A study of Avicenna, Aquinas, & Leibniz:

https://edwardfeser.blogspot.com/2024/02/avicenna-aquinas-and-leibniz-on.html#more

"Avicenna, Aquinas, and Leibniz all present versions of what would today be called the argument from contingency for the existence of a divine necessary being.

"Avicenna
At least one thing exists. It has to be either necessary or contingent. If it’s necessary, then there’s a necessary being, and our conclusion is established. But suppose it is contingent. Then it requires a cause. Suppose that cause is a further contingent thing, and that that further contingent thing has yet another contingent thing as its own cause, and so on to infinity. Then we have a collection of contingent things. That collection will itself be either necessary or contingent. But it can’t be necessary, since its existence is contingent on the existence of its members. So, the collection must be contingent, and in that case it too must have a cause. That cause is either itself a part of the collection, or it is outside it. But it can’t be part of the collection, because if it were, then as cause of the whole collection, it would be the cause of itself. And nothing can cause itself. So, the cause of the collection of contingent things must be outside the collection. But if it is outside that collection, it must be necessary. So, there is a necessary being.

"Aquinas
Some things are contingent in nature, as is evident from the fact that they come into existence and go out of existence...So, if everything was contingent, then at some point nothing would have existed. But if there was ever a time when nothing existed, then nothing would exist now, since there would in that case be nothing around to cause new things to come into existence. But things do exist now. So, not everything can be contingent, and there must be a necessary being. Now, such a thing might derive its necessity from another thing, or it might have its necessity of its own nature. But there couldn’t be a regress of things deriving their necessity from something else unless it terminates in something having its necessity of its own nature. So, there must be something which has its necessity of its own nature.

"Leibniz
For anything that exists, there must be a sufficient reason for its existence. In the case of the contingent things that make up the universe, this cannot be found by appealing merely to other contingent things, even if the series of contingent things being caused by other contingent things extended backward into the past without beginning. For in that case, we would still need a sufficient reason why the series as a whole exists... So, the explanation cannot lie in the series itself. A complete explanation or sufficient reason can be found only if there is a necessary being that is the source of the world of contingent things. So, there must be such a necessary being.

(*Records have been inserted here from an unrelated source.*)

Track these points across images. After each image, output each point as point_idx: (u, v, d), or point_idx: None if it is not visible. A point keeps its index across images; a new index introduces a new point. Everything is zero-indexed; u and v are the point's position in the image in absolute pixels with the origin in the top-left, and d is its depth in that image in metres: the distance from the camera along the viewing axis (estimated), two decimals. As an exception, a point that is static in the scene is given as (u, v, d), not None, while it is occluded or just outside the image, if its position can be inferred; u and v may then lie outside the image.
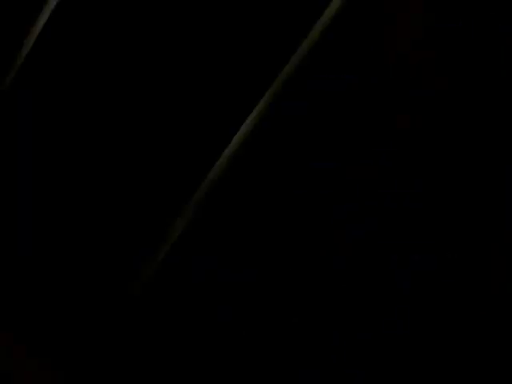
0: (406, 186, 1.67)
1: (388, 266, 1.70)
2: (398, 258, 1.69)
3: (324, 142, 1.78)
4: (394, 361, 1.63)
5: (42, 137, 2.25)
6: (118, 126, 2.20)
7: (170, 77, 2.15)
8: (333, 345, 1.71)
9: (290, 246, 1.87)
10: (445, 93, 1.62)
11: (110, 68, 2.18)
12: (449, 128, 1.61)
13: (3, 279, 2.14)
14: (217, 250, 2.05)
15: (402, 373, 1.62)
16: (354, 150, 1.76)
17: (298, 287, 1.77)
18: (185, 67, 2.14)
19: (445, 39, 1.59)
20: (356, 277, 1.71)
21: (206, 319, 2.01)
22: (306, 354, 1.70)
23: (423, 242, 1.67)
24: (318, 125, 1.84)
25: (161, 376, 2.04)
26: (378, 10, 1.69)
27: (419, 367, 1.61)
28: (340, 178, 1.80)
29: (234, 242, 2.03)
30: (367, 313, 1.69)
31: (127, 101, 2.18)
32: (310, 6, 1.93)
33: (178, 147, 2.17)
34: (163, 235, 2.06)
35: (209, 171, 2.07)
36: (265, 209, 1.99)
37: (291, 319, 1.73)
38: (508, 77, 1.52)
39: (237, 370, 1.81)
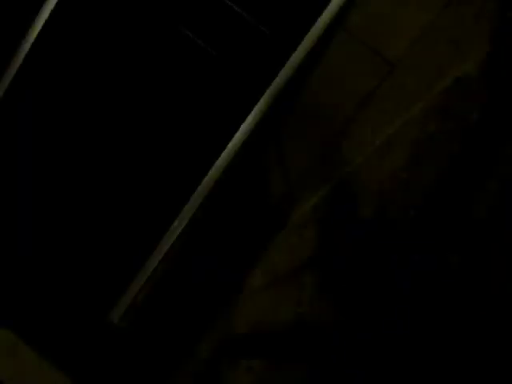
0: (405, 186, 1.67)
1: (388, 266, 1.70)
2: (398, 258, 1.69)
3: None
4: (394, 360, 1.63)
5: (41, 139, 2.24)
6: (117, 128, 2.20)
7: (170, 79, 2.15)
8: (332, 344, 1.70)
9: (290, 245, 1.87)
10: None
11: (110, 69, 2.18)
12: (449, 129, 1.61)
13: (3, 279, 2.14)
14: (216, 250, 2.04)
15: (402, 372, 1.62)
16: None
17: (297, 287, 1.77)
18: (183, 70, 2.14)
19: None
20: (356, 277, 1.71)
21: (205, 317, 2.01)
22: (306, 354, 1.70)
23: (423, 242, 1.67)
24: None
25: (160, 375, 2.04)
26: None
27: (419, 367, 1.61)
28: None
29: (233, 242, 2.03)
30: (367, 313, 1.69)
31: (126, 102, 2.18)
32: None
33: (178, 148, 2.17)
34: (162, 235, 2.06)
35: (209, 170, 2.06)
36: (261, 208, 1.99)
37: (291, 318, 1.73)
38: None
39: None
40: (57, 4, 2.13)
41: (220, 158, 2.02)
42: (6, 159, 2.24)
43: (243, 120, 2.00)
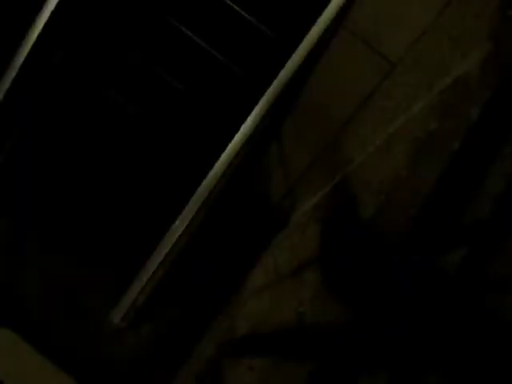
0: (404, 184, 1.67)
1: (388, 266, 1.70)
2: (398, 258, 1.68)
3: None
4: (394, 360, 1.63)
5: (41, 141, 2.24)
6: (117, 127, 2.20)
7: (170, 78, 2.15)
8: (333, 344, 1.70)
9: (291, 244, 1.87)
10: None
11: (112, 70, 2.18)
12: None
13: (4, 279, 2.14)
14: (217, 249, 2.04)
15: (402, 372, 1.62)
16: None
17: (298, 286, 1.77)
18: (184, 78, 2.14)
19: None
20: (356, 276, 1.71)
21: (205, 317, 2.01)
22: (306, 353, 1.70)
23: (423, 242, 1.67)
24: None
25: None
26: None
27: (419, 367, 1.61)
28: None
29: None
30: (367, 312, 1.69)
31: (126, 102, 2.18)
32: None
33: (179, 148, 2.17)
34: (163, 235, 2.06)
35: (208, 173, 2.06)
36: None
37: (292, 318, 1.72)
38: None
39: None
40: (57, 4, 2.13)
41: (221, 158, 2.02)
42: (5, 162, 2.24)
43: (244, 120, 2.00)
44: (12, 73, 2.08)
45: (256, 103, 1.97)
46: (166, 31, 2.12)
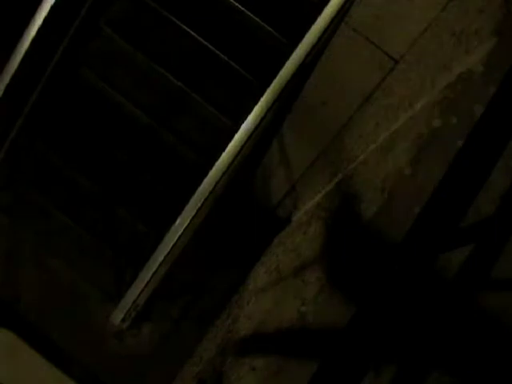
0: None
1: (390, 265, 1.69)
2: (401, 257, 1.68)
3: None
4: (395, 360, 1.63)
5: (40, 141, 2.24)
6: (117, 126, 2.20)
7: (170, 78, 2.15)
8: (335, 344, 1.70)
9: (294, 243, 1.87)
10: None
11: (111, 67, 2.18)
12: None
13: (4, 281, 2.14)
14: (219, 249, 2.04)
15: (403, 372, 1.61)
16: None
17: (301, 286, 1.76)
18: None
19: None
20: (359, 275, 1.71)
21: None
22: (307, 354, 1.70)
23: (426, 241, 1.66)
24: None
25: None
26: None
27: (420, 366, 1.60)
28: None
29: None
30: (368, 312, 1.68)
31: (125, 101, 2.18)
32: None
33: (179, 147, 2.17)
34: (164, 235, 2.05)
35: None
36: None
37: (294, 317, 1.72)
38: None
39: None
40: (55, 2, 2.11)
41: (221, 158, 2.00)
42: (5, 161, 2.24)
43: (245, 118, 1.99)
44: (11, 69, 2.07)
45: (258, 101, 1.95)
46: (165, 29, 2.12)
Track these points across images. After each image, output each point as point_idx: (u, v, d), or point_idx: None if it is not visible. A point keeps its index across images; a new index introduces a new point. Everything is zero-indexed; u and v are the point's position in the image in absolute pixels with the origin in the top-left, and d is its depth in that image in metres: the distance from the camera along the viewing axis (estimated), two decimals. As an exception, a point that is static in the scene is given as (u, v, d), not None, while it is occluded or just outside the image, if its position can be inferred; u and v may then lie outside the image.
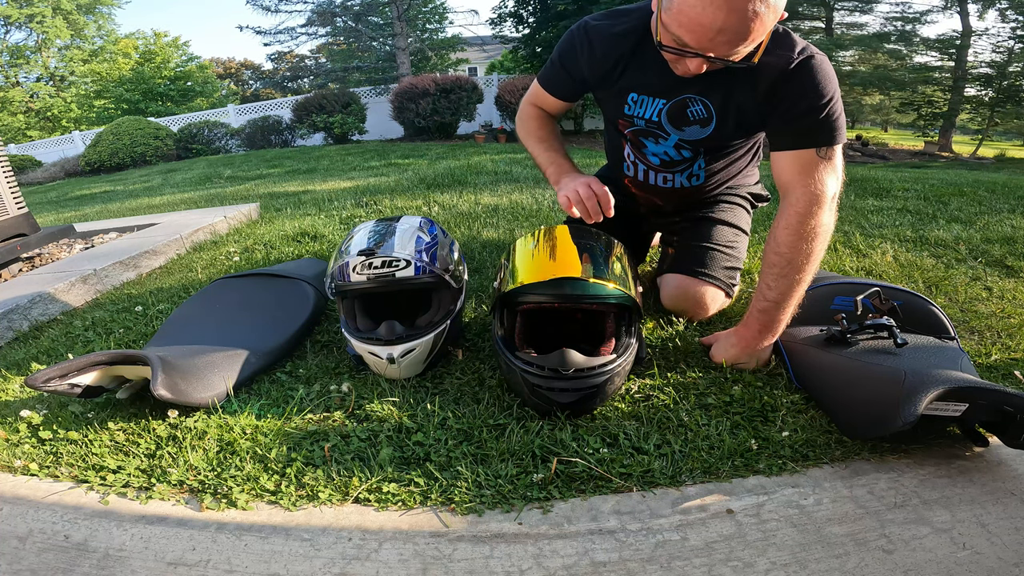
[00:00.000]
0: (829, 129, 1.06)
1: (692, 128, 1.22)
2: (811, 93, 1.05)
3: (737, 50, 0.95)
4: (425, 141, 9.29)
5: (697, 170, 1.32)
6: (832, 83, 1.06)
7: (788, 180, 1.10)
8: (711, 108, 1.17)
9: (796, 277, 1.08)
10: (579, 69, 1.27)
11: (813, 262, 1.08)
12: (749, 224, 1.48)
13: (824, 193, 1.06)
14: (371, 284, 1.13)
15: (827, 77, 1.05)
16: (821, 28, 14.79)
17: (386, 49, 14.94)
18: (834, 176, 1.07)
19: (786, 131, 1.10)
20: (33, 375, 1.00)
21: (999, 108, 13.42)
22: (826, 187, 1.06)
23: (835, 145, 1.07)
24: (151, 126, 9.95)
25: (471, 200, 2.87)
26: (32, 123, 20.02)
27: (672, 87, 1.17)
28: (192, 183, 5.68)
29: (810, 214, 1.06)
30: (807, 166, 1.07)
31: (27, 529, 0.87)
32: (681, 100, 1.19)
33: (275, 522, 0.85)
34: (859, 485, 0.86)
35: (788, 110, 1.08)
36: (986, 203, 2.52)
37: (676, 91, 1.18)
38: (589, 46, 1.23)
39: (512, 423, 1.00)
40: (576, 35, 1.25)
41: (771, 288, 1.10)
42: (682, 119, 1.22)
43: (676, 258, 1.40)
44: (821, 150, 1.06)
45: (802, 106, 1.06)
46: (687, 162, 1.31)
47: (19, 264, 2.21)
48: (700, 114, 1.19)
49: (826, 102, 1.05)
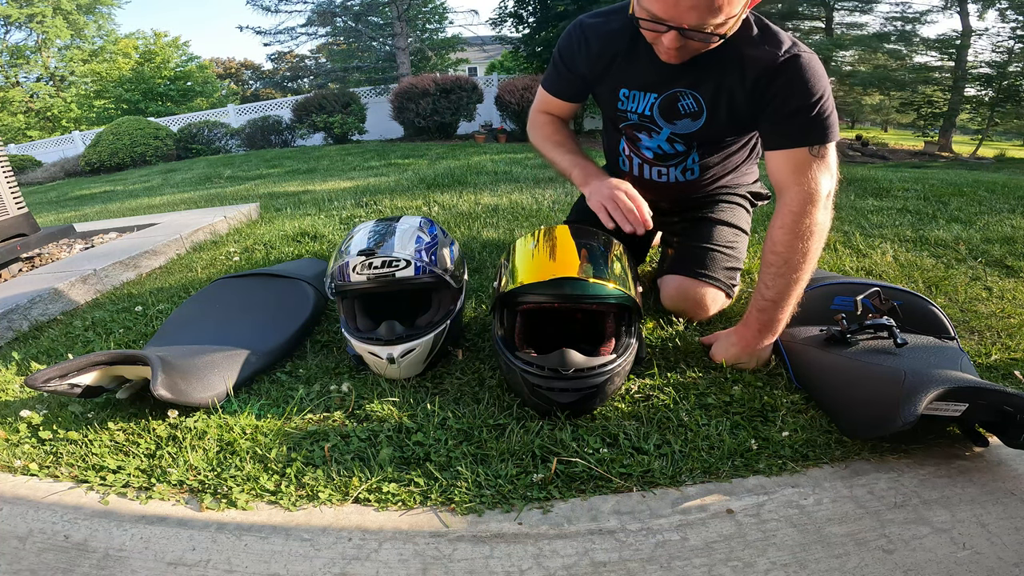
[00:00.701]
0: (821, 128, 1.06)
1: (683, 122, 1.22)
2: (800, 91, 1.05)
3: (707, 21, 0.94)
4: (425, 141, 9.28)
5: (691, 164, 1.32)
6: (821, 81, 1.05)
7: (782, 179, 1.10)
8: (701, 102, 1.18)
9: (793, 276, 1.08)
10: (578, 67, 1.28)
11: (810, 260, 1.08)
12: (749, 223, 1.48)
13: (818, 192, 1.06)
14: (371, 284, 1.13)
15: (816, 75, 1.05)
16: (821, 28, 14.79)
17: (386, 49, 14.94)
18: (828, 174, 1.07)
19: (777, 130, 1.10)
20: (33, 375, 1.00)
21: (999, 108, 13.43)
22: (820, 186, 1.06)
23: (828, 143, 1.07)
24: (151, 126, 9.94)
25: (471, 200, 2.87)
26: (32, 123, 20.01)
27: (663, 81, 1.18)
28: (192, 183, 5.68)
29: (805, 213, 1.06)
30: (800, 165, 1.07)
31: (27, 529, 0.87)
32: (672, 94, 1.19)
33: (275, 522, 0.85)
34: (859, 485, 0.86)
35: (778, 109, 1.08)
36: (986, 203, 2.52)
37: (667, 85, 1.18)
38: (586, 43, 1.24)
39: (512, 423, 1.00)
40: (573, 33, 1.26)
41: (769, 287, 1.10)
42: (673, 113, 1.22)
43: (676, 259, 1.40)
44: (814, 148, 1.06)
45: (792, 105, 1.06)
46: (681, 156, 1.31)
47: (19, 264, 2.21)
48: (691, 107, 1.19)
49: (816, 100, 1.04)
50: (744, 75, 1.09)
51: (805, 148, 1.06)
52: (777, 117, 1.09)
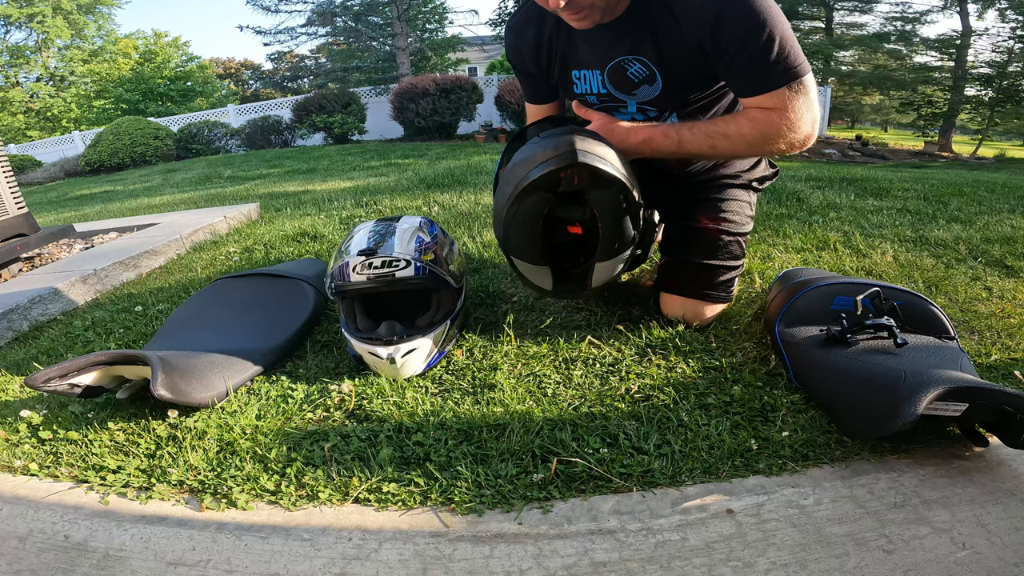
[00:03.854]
0: (788, 64, 0.99)
1: (641, 89, 1.17)
2: (754, 31, 0.97)
3: None
4: (425, 141, 9.29)
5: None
6: (771, 10, 0.97)
7: None
8: (650, 65, 1.12)
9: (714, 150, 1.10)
10: (528, 66, 1.28)
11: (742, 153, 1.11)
12: (752, 214, 1.39)
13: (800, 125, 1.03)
14: (371, 284, 1.13)
15: (764, 6, 0.96)
16: (821, 28, 14.80)
17: (386, 49, 14.95)
18: (811, 109, 1.04)
19: (743, 80, 1.05)
20: (33, 375, 1.00)
21: (999, 108, 13.43)
22: (802, 120, 1.03)
23: (804, 76, 1.01)
24: (151, 126, 9.95)
25: (471, 200, 2.87)
26: (32, 123, 20.01)
27: (601, 54, 1.15)
28: (192, 183, 5.68)
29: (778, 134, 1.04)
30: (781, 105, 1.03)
31: (27, 529, 0.87)
32: (616, 64, 1.14)
33: (275, 522, 0.85)
34: (859, 485, 0.86)
35: (734, 57, 1.02)
36: (986, 203, 2.52)
37: (607, 57, 1.14)
38: (521, 40, 1.25)
39: (512, 423, 1.00)
40: (507, 38, 1.29)
41: (689, 138, 1.10)
42: (627, 83, 1.17)
43: (676, 277, 1.35)
44: (792, 86, 1.01)
45: (751, 48, 0.99)
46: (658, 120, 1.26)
47: (19, 264, 2.21)
48: (642, 73, 1.14)
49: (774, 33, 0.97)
50: (679, 25, 1.03)
51: (783, 88, 1.02)
52: (735, 66, 1.03)
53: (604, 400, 1.07)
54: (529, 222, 1.05)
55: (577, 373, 1.16)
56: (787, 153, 1.07)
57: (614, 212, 1.05)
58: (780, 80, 1.02)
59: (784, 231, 2.03)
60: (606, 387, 1.11)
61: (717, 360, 1.18)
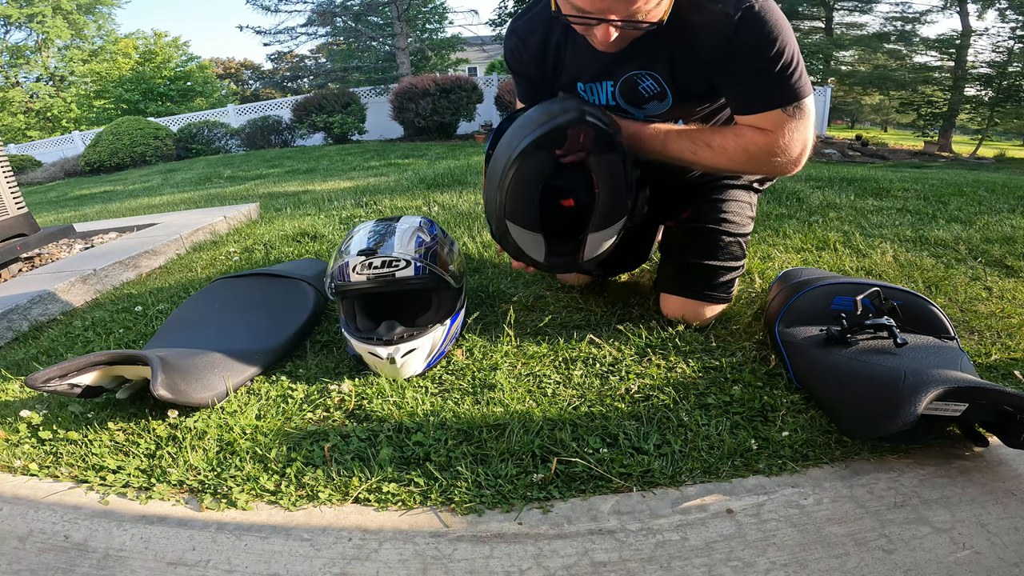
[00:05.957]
0: (792, 84, 0.99)
1: (651, 104, 1.17)
2: (765, 46, 0.96)
3: (636, 7, 0.90)
4: (425, 141, 9.29)
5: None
6: (783, 29, 0.96)
7: None
8: (662, 82, 1.11)
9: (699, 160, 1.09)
10: (528, 70, 1.26)
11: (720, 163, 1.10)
12: (753, 215, 1.39)
13: (791, 149, 1.03)
14: (371, 284, 1.13)
15: (777, 24, 0.95)
16: (821, 28, 14.81)
17: (386, 49, 14.95)
18: (806, 133, 1.03)
19: (746, 93, 1.04)
20: (33, 375, 1.00)
21: (999, 108, 13.44)
22: (794, 144, 1.03)
23: (804, 99, 1.00)
24: (151, 126, 9.95)
25: (471, 200, 2.87)
26: (32, 123, 20.03)
27: (613, 67, 1.13)
28: (192, 183, 5.68)
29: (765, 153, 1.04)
30: (775, 125, 1.02)
31: (27, 529, 0.87)
32: (628, 78, 1.13)
33: (275, 522, 0.85)
34: (859, 485, 0.86)
35: (742, 67, 1.00)
36: (986, 203, 2.52)
37: (619, 70, 1.13)
38: (523, 45, 1.22)
39: (512, 423, 1.00)
40: (508, 41, 1.26)
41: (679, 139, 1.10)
42: (637, 97, 1.16)
43: (677, 277, 1.35)
44: (788, 109, 1.00)
45: (757, 63, 0.98)
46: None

"Each of these thinkers goes on to argue that it can be shown that the necessary being must have the key divine attributes, and therefore is God.

***

"What do the arguments have in common? First, they all rest, of course, on the distinction between contingent beings and necessary beings, and argue that it cannot be that everything falls into the former class. Second, they all reason causally to the necessary being as the source of everything other than itself. Third, for that reason, they all have at least a minimal empirical component insofar as they appeal to the contingent things we know through experience and argue from their existence to that of a necessary being.

***

"A...similarity is that each of the arguments moves from a claim about contingent things considered individually to a claim about contingent things considered collectively, albeit in different ways. For Avicenna, just as an individual contingent thing requires a cause, so too does the totality of contingent things require a cause. For Aquinas, just as individual contingent things must fail to exist at some point, so too must the collection of contingent things fail to exist at some point, at least if there were no necessary being. For Leibniz, just as individual contingent things require an explanation outside them, so too does the collection of contingent things require an explanation outside it.

***

"Avicenna’s and Aquinas’s arguments essentially consider reality under the guise of the transcendental attribute of being. The being of contingent things, they argue, must derive causally from the being of something that exists in an absolutely necessary way. Leibniz’s argument, by contrast, essentially considers reality under the transcendental attribute of truth. The intelligibility of contingent things, he argues, presupposes a necessary being which is intelligible in itself rather than by reference to something else.

***

"Any...differences between the three arguments seem to me to reflect these three fundamental differences. And the differences are important, both because they capture different aspects of reality, and because they entail that some objections that might seem to have force against one version of the argument from contingency will not necessarily apply to other versions."

Comment: It is all still cause and effect. To explain why we are here, there must be a first cause, and per ID it is way too complex for chance. The "attributes of God" are all the same untold version in this article.